-- INFORMATION SUPPLIED --
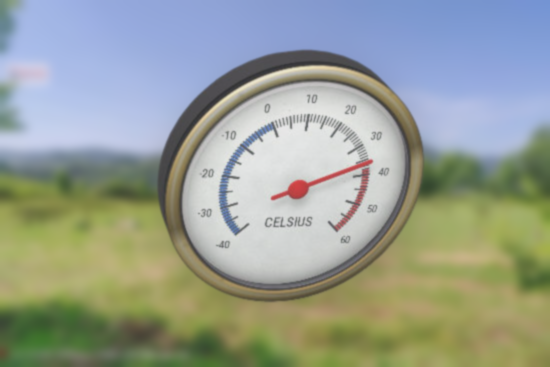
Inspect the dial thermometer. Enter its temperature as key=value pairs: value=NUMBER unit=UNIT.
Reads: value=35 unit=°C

* * *

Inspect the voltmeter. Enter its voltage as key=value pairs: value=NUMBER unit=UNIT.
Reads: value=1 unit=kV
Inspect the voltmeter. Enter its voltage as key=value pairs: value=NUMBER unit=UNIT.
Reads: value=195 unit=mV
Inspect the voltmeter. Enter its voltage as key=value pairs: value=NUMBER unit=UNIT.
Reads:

==

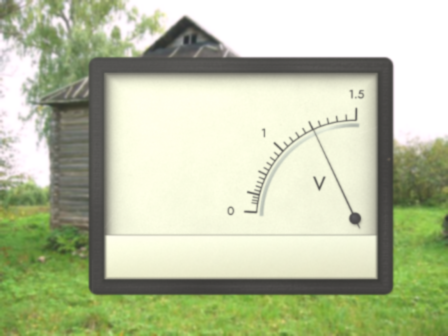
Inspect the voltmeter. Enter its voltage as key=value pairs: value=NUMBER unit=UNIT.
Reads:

-- AIM OF THE EXERCISE --
Edit the records beginning with the line containing "Inspect the dial" and continuing through the line containing "Reads: value=35 unit=°C". In those lines only, change "temperature" to "reading" and keep everything else as is.

-- RESPONSE --
Inspect the dial thermometer. Enter its reading as key=value pairs: value=NUMBER unit=UNIT.
Reads: value=35 unit=°C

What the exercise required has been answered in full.